Anualmente, professores, alunos e projeto pedagógico passam por uma avaliação externa, que denota um forte controle comunitário sobre as ações da escola aberta e auxilia na condução do projeto. De acordo com Marchelli, Dias e Schmidt (2008, p. 5), “não há planos de ensino preestabelecidos, nem currículos, apenas propósitos que são cumpridos segundo o controle rigoroso da avaliação externa, que submete a todos, professor e alunos, a um trabalho exaustivo de ensinar e aprender [...]”. Esse tipo de ação sinaliza o quanto a participação externa é presente e atuante, podendo o projeto pedagógico ser rediscutido em suas intenções declaradas, se necessário.

Apesar do forte controle avaliativo no que concerne ao sucesso ou ao fracasso dessas declaradas intenções, as responsabilidades são consideradas na horizontalidade das relações. Ademais, a avaliação é considerada um ponto importante de análise e discussão para a proposição de mudanças cujo planejamento é necessário e não um modo de culpabilização.

Várias escolas no Brasil adotaram o percurso pedagógico da Escola da Ponte, algumas com assessoria direta do Professor José Pacheco, seu idealizador. Pouco se tem divulgado sobre essas experiências, que ainda estão estágio inicial, muito embora algumas delas já acumulem vários anos nesse trajeto.
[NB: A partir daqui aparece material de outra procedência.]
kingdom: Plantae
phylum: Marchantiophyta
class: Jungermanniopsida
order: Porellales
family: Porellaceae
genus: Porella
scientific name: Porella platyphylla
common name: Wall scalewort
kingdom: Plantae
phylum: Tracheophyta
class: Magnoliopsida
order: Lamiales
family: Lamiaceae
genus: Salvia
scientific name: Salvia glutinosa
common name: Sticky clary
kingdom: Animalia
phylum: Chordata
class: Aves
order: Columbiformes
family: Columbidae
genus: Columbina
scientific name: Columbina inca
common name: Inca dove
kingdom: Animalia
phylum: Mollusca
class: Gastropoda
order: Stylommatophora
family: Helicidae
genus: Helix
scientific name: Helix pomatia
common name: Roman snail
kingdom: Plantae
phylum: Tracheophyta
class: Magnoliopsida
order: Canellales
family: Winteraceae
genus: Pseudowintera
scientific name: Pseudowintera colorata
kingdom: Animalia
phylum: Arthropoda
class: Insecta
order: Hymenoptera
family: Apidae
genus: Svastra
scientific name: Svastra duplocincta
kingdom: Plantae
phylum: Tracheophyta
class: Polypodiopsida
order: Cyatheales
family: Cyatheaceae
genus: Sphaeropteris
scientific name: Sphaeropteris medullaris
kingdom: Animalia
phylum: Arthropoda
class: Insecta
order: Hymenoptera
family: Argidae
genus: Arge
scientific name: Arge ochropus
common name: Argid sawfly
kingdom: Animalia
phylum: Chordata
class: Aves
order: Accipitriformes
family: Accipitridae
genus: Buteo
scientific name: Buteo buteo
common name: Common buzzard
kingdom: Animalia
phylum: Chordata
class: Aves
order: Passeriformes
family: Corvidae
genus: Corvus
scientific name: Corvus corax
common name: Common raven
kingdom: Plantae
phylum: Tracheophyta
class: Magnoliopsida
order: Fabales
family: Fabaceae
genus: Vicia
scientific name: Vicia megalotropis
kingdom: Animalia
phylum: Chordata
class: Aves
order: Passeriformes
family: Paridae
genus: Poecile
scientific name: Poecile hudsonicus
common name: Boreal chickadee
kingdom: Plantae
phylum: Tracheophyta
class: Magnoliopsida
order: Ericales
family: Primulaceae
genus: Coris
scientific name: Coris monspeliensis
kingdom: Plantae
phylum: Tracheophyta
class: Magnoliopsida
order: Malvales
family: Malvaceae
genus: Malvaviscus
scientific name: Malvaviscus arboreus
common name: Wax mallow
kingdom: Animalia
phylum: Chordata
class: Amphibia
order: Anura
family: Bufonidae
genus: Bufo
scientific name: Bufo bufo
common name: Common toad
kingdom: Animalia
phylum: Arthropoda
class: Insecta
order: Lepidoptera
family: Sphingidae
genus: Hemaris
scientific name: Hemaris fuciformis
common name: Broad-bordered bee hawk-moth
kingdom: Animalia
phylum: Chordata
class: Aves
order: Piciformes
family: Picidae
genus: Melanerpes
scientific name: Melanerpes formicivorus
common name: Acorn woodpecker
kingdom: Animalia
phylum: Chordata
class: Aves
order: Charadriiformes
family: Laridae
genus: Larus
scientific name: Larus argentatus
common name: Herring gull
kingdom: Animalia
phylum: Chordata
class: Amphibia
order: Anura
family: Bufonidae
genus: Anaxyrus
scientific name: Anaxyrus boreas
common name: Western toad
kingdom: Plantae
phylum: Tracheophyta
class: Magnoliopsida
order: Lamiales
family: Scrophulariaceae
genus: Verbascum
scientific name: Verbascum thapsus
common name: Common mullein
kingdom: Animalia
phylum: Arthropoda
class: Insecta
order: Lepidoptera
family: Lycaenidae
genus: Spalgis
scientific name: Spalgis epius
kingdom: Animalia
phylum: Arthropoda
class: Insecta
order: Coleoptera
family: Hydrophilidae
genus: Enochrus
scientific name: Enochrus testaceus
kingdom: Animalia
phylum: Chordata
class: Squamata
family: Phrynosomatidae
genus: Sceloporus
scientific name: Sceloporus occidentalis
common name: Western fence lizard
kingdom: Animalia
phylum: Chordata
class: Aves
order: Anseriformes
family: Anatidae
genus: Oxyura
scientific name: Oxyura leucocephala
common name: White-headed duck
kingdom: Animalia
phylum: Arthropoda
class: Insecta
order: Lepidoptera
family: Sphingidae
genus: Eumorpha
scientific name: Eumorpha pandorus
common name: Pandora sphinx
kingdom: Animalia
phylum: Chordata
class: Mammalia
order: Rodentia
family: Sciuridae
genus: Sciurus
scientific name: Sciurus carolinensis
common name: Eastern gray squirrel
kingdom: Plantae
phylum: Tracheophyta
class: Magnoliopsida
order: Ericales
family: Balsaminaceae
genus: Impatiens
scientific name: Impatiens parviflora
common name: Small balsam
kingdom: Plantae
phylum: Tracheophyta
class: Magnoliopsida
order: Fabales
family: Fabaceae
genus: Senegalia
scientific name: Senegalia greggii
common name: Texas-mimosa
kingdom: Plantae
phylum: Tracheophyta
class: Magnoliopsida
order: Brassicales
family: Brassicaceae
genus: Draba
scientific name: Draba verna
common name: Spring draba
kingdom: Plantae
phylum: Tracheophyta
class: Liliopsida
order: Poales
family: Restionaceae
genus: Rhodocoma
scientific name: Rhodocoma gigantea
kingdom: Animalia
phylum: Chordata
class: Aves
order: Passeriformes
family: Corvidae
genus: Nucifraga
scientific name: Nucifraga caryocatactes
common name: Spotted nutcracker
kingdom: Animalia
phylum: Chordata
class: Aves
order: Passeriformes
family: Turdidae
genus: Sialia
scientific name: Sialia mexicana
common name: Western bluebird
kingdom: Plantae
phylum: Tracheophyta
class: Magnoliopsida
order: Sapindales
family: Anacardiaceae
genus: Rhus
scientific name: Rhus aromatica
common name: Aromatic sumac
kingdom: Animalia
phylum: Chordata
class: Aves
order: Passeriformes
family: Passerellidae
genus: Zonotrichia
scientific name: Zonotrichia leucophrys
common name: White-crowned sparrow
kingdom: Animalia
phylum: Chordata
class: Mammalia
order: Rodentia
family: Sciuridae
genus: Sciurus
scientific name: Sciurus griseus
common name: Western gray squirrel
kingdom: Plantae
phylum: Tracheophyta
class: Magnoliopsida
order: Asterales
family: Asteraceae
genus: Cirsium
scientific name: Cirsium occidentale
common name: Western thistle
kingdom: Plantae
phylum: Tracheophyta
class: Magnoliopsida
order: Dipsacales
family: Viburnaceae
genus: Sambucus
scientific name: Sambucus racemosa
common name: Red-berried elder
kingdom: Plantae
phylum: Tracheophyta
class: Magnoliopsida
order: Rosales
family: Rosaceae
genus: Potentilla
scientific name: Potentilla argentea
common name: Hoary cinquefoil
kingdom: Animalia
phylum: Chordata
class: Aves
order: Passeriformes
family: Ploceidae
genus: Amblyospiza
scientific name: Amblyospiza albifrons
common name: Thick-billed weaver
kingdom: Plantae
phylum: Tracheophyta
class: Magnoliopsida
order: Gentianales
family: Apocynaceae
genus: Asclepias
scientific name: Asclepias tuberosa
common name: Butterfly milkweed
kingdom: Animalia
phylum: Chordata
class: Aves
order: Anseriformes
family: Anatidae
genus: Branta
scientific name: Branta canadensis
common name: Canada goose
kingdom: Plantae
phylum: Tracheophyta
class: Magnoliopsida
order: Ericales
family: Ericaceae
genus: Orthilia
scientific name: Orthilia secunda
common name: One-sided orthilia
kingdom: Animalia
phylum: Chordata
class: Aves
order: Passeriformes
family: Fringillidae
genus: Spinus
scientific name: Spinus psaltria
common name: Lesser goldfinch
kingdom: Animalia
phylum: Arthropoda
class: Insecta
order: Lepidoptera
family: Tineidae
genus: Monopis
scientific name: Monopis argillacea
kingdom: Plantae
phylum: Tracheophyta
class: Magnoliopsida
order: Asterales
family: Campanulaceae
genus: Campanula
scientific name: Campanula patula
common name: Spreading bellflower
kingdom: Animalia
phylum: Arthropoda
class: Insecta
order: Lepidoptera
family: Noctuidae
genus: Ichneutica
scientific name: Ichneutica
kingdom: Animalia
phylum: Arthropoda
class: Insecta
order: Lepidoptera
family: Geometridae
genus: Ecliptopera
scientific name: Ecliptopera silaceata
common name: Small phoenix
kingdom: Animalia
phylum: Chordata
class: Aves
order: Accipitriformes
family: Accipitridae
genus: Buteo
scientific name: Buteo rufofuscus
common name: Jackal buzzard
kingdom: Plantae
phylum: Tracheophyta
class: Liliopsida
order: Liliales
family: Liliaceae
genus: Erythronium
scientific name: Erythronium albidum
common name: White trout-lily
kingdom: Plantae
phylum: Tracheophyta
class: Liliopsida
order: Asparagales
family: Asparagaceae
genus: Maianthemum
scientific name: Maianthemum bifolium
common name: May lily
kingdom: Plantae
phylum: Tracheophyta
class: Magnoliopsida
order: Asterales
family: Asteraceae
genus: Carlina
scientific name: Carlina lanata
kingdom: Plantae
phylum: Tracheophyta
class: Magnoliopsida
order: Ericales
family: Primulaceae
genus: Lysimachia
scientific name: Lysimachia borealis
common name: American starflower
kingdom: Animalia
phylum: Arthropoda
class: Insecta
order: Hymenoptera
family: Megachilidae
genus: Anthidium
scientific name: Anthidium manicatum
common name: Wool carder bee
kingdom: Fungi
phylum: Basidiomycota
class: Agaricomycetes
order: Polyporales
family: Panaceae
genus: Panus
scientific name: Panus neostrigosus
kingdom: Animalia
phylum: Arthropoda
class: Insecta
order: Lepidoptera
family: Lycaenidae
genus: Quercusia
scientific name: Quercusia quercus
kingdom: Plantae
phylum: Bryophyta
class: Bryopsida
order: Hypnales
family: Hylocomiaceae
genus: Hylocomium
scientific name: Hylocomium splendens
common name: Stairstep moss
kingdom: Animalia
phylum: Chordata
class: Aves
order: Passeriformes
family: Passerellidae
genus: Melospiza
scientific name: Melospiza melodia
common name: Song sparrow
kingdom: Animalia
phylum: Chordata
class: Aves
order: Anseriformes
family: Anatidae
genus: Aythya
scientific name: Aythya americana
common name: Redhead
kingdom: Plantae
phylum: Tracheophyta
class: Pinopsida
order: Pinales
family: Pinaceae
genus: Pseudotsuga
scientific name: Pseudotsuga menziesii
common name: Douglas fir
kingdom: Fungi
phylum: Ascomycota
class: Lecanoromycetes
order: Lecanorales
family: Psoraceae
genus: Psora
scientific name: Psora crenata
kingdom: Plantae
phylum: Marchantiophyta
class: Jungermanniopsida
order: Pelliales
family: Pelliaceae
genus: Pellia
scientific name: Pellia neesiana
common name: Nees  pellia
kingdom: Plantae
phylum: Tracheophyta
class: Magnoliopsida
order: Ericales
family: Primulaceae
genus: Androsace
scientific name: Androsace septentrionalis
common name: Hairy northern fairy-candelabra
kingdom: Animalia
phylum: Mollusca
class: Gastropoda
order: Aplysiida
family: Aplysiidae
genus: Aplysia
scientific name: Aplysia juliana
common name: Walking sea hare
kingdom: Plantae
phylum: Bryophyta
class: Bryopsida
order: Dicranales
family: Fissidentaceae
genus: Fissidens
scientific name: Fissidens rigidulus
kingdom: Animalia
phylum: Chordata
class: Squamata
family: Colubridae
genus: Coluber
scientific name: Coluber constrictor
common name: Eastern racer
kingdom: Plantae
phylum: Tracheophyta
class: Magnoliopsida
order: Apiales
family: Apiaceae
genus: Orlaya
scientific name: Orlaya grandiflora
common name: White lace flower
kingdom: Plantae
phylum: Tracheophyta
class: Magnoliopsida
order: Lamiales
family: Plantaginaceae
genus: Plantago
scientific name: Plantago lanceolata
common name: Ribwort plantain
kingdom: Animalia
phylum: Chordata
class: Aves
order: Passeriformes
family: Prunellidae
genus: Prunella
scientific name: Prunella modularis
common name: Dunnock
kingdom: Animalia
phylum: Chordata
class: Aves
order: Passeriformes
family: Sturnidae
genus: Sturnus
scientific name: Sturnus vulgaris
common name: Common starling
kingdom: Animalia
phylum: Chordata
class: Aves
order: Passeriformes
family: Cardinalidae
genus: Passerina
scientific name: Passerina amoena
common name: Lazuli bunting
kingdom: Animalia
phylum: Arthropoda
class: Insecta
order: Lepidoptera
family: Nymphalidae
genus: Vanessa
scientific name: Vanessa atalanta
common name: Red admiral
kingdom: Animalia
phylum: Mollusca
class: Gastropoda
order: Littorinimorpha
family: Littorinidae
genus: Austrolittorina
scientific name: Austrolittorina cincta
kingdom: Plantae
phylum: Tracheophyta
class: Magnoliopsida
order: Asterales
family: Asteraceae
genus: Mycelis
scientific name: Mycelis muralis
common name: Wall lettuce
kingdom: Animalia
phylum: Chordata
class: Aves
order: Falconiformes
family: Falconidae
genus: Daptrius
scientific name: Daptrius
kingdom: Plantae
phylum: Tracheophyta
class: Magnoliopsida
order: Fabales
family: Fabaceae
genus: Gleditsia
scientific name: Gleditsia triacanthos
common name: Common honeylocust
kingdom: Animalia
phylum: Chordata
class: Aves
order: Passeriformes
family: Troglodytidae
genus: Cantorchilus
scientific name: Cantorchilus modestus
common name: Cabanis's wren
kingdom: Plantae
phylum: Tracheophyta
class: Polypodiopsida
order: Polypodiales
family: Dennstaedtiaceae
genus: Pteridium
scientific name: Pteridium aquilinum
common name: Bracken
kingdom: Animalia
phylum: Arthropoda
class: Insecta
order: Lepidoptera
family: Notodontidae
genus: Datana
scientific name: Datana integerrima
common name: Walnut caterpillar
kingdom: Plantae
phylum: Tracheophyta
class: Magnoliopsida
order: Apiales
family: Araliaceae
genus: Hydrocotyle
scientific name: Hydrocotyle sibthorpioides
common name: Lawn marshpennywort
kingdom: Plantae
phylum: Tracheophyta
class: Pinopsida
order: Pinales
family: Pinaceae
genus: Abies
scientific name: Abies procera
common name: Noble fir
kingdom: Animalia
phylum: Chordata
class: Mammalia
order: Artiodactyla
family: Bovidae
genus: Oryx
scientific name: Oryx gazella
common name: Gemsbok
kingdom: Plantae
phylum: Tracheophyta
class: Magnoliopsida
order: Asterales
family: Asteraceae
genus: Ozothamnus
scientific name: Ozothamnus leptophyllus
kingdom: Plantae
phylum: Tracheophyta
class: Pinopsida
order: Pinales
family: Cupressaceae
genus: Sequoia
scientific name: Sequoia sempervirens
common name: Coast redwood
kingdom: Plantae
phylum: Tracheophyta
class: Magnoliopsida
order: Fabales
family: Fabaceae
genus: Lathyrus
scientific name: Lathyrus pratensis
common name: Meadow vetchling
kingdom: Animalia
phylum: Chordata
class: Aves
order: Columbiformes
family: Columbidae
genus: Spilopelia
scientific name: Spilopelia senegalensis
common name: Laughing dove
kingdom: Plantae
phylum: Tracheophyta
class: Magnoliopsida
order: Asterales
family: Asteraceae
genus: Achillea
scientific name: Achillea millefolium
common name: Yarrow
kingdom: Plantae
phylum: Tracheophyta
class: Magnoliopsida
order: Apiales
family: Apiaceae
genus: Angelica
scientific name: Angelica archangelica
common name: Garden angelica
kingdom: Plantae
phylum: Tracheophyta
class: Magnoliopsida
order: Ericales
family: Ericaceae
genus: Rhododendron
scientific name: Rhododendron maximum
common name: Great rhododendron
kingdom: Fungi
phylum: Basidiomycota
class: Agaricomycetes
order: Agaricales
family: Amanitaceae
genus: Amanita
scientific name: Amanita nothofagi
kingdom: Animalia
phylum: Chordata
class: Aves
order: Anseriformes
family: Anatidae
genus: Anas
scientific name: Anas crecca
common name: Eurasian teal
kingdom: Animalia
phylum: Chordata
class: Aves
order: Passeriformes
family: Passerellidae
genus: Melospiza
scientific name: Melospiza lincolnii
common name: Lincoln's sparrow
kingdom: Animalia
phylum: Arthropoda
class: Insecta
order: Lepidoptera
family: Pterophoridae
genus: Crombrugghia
Como não é possível a importação das estratégias de ensino, da Carta de Intenções ou do projeto pedagógico da escola da Ponte como manual para as escolas interessadas nesse modelo de ensino, o percurso de estabelecimento para trabalhos com essas características necessita de tempo para que haja um auto olhar para todos os aspectos que envolvem a situação escolar e principalmente para os que precisam ser revisitados. Desse modo, cada escola deve buscar seu próprio caminho e considerar sua realidade, sua comunidade e suas necessidades para estabelecer um modelo próprio, desencadeador do que se quer seguir.